• _Request_
Search the data for "hidden". Return each matching line.

• _Supplied material_

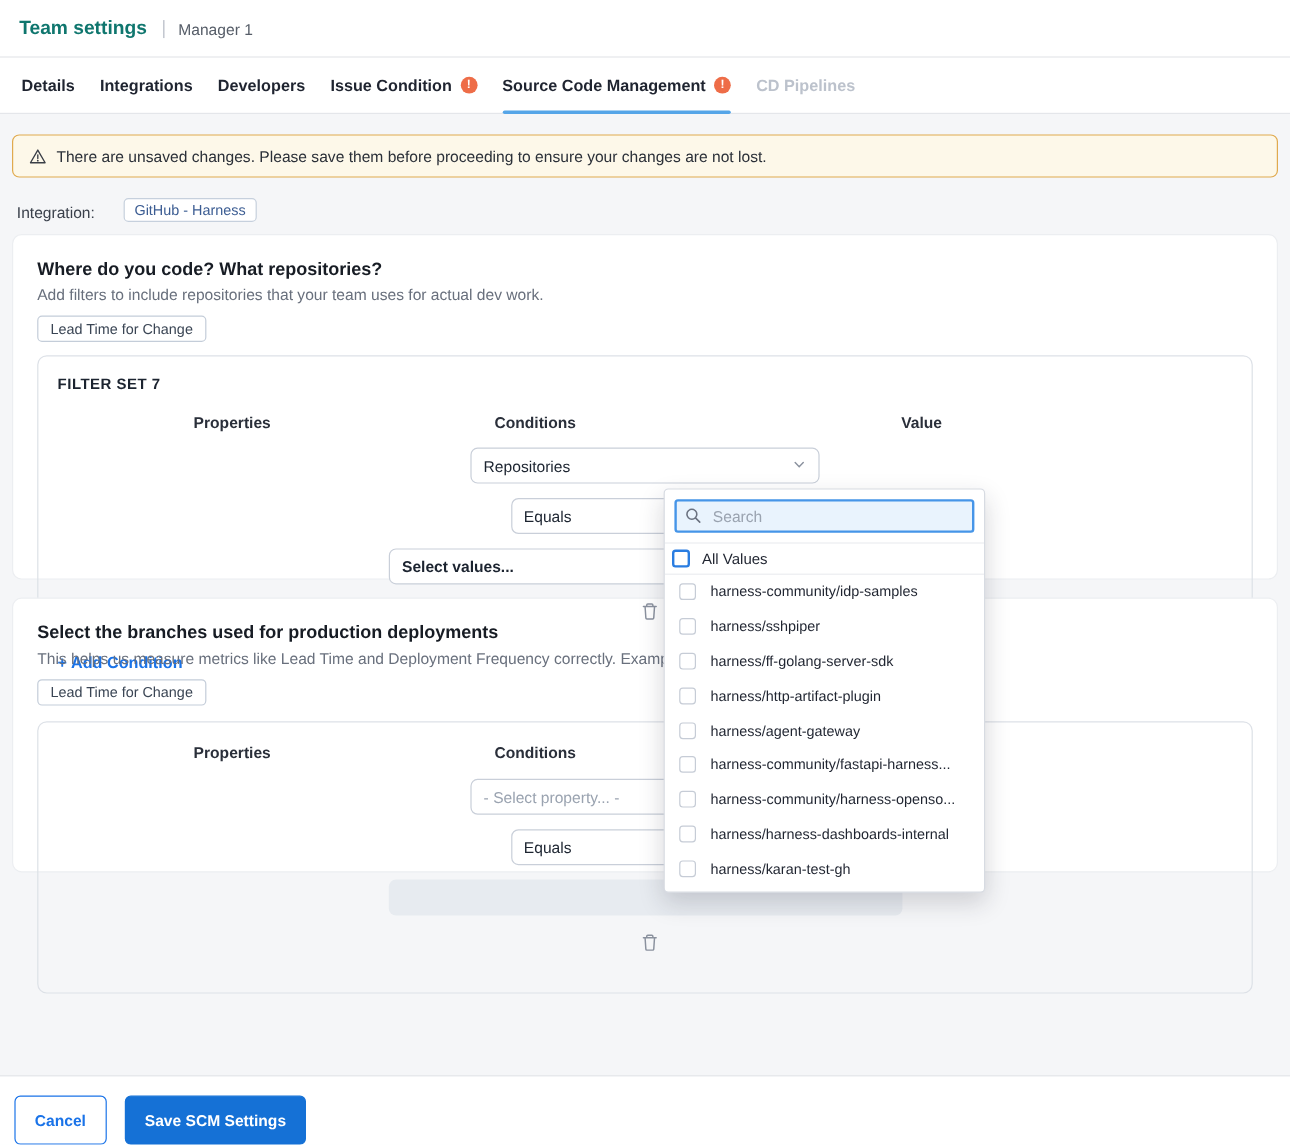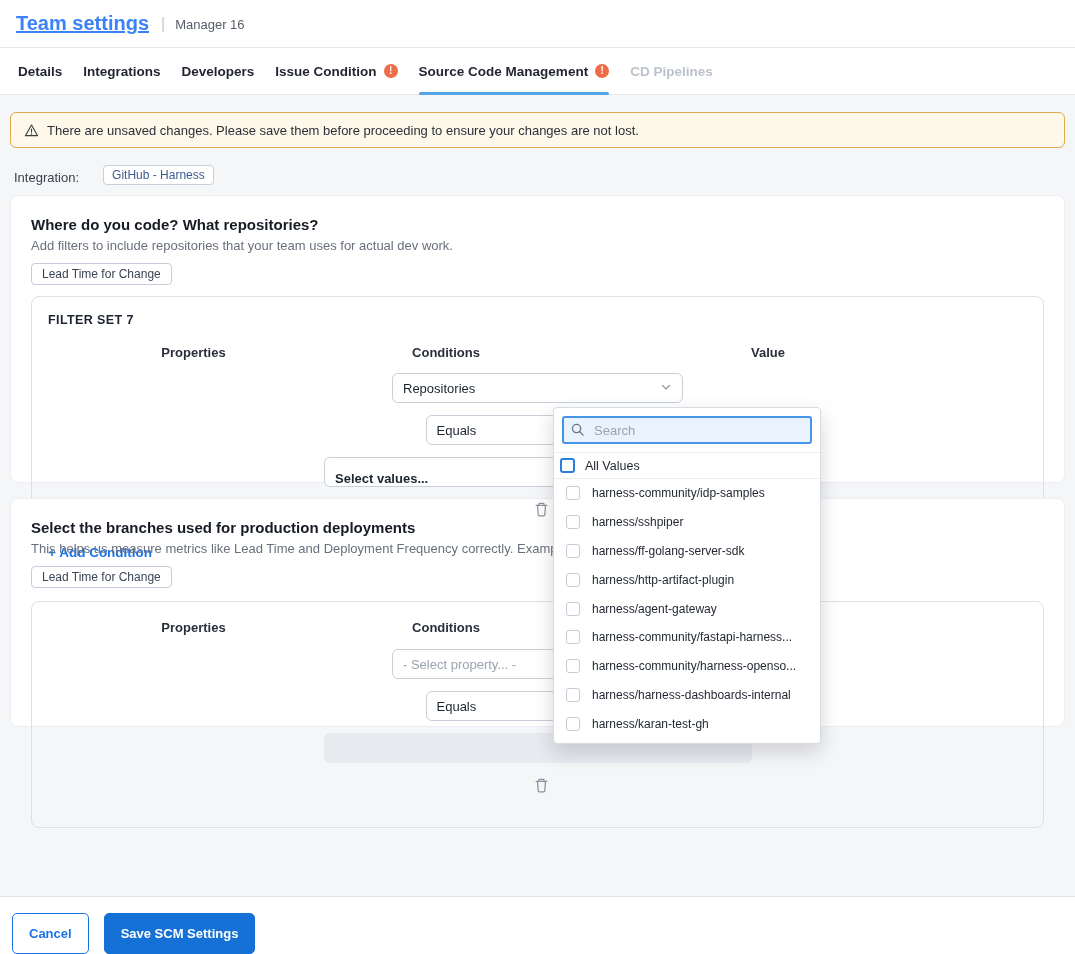--- a/index.html
+++ b/index.html
@@ -16,21 +16,21 @@
     --border-soft:#e4e6ea;
     --search-border:#4695e8;
     --search-bg:#e9f3fd;
   }
   *{box-sizing:border-box;margin:0;padding:0;}
   body{font-family:"Liberation Sans",sans-serif;color:var(--text-dark);}
   .app{position:relative;width:1075px;height:954px;background:#fff;overflow:hidden;}
 
   
   .hdr{height:47px;background:#fff;display:flex;align-items:center;padding-left:16px;}
-  .hdr h1{font-size:20px;font-weight:700;color:#3b82f6;text-decoration:underline;}
+  .hdr h1{font-size:16px;font-weight:700;color:#0f766e;}
   .hdr .pipe{color:#c4c8d0;margin:0 10px 0 12px;font-size:16px;font-weight:300;}
   .hdr .sub{font-size:13px;color:#565d68;padding-top:2px;}
 
   
   .tabs{height:48px;background:#fff;border-top:1px solid var(--border-soft);border-bottom:1px solid var(--border-soft);display:flex;align-items:stretch;padding-left:18px;}
   .tab{display:flex;align-items:center;gap:7px;margin-right:21px;font-size:13.5px;font-weight:600;color:#1f2430;position:relative;cursor:pointer;}
   .tab.active::after{content:"";position:absolute;left:0;right:0;bottom:-1px;height:3px;background:var(--tab-underline);border-radius:2px;}
   .tab.disabled{color:#bcc2cc;cursor:default;}
   .badge{width:14px;height:14px;border-radius:50%;background:var(--badge);color:#fff;font-size:10px;font-weight:700;display:flex;align-items:center;justify-content:center;line-height:1;}
 
@@ -46,21 +46,21 @@
   .card h3{font-size:15px;font-weight:700;color:#171c24;}
   .card .subt{font-size:13px;color:var(--text-gray);margin-top:5px;}
   .chip-tag{display:inline-block;border:1px solid #c4cdd9;border-radius:4px;background:#fff;padding:3px 10px;font-size:12px;color:#3a4554;margin-top:10px;}
 
   .filterbox{border:1px solid #dde1e7;border-radius:8px;padding:16px;margin-top:11px;}
   .fs-title{font-size:12.5px;font-weight:700;letter-spacing:.4px;color:#1c2430;}
   .cols{display:flex;gap:12px;margin-top:18px;font-size:13px;font-weight:700;color:#2a2f3a;text-align:center;}
   .cols .c1{width:291px;} .cols .c2{width:190px;} .cols .c3{width:428px;margin-left:1px;}
   .row{display:flex;gap:12px;margin-top:13px;align-items:center;flex-direction:column;}
   .select{height:30px;border:1px solid var(--border-input);border-radius:6px;background:#fff;display:flex;align-items:center;justify-content:space-between;padding:0 10px;font-size:13px;color:var(--text-dark);cursor:pointer;}
-  .select.w1{width:291px;} .select.w2{width:224px;} .select.w3{width:428px;margin-left:1px;font-weight:600;align-items:flex-end;}
+  .select.w1{width:291px;} .select.w2{width:224px;} .select.w3{width:428px;margin-left:1px;font-weight:600;}
   .select .ph{color:#9aa3b0;font-weight:400;}
   .disabled-input{width:428px;height:30px;margin-left:1px;background:#e7ebf0;border-radius:6px;}
   .trash{margin-left:8px;background:none;border:none;cursor:pointer;display:flex;align-items:center;padding:2px;}
   .addcond{margin-top:22px;font-size:13.5px;font-weight:700;color:var(--accent-link);background:none;border:none;cursor:pointer;padding-bottom:18px;display:inline-block;}
 
   
   .dropdown{position:absolute;left:553px;top:407px;width:268px;height:337px;background:#fff;border:1px solid #d7dbe2;border-radius:4px;box-shadow:0 8px 20px rgba(31,36,49,.18);z-index:10;overflow:hidden;}
   .dd-search-wrap{margin:8px;position:relative;border-bottom:none;}
   .dd-search{width:100%;height:28px;border:2px solid var(--search-border);border-radius:3px;background:var(--search-bg);padding:0 8px 0 30px;font-size:13px;color:var(--text-dark);outline:none;font-family:"Liberation Sans",sans-serif;}
   .dd-search::placeholder{color:#9aa3b0;}
@@ -77,21 +77,21 @@
   .btn-save{background:var(--accent);color:#fff;border:1px solid var(--accent);}
 </style>
 </head>
 <body>
 
 <div class="app">
 
   <div class="hdr">
     <h1>Team settings</h1>
     <span class="pipe">|</span>
-    <span class="sub">Manager 16</span>
+    <span class="sub">Manager 1</span>
   </div>
 
   <nav class="tabs" id="tabs">
       <div class="tab">
         <span>Details</span>
       </div>
       <div class="tab">
         <span>Integrations</span>
       </div>
       <div class="tab">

• _Solution below_
   .app{position:relative;width:1075px;height:954px;background:#fff;overflow:hidden;}
   .dropdown{position:absolute;left:553px;top:407px;width:268px;height:337px;background:#fff;border:1px solid #d7dbe2;border-radius:4px;box-shadow:0 8px 20px rgba(31,36,49,.18);z-index:10;overflow:hidden;}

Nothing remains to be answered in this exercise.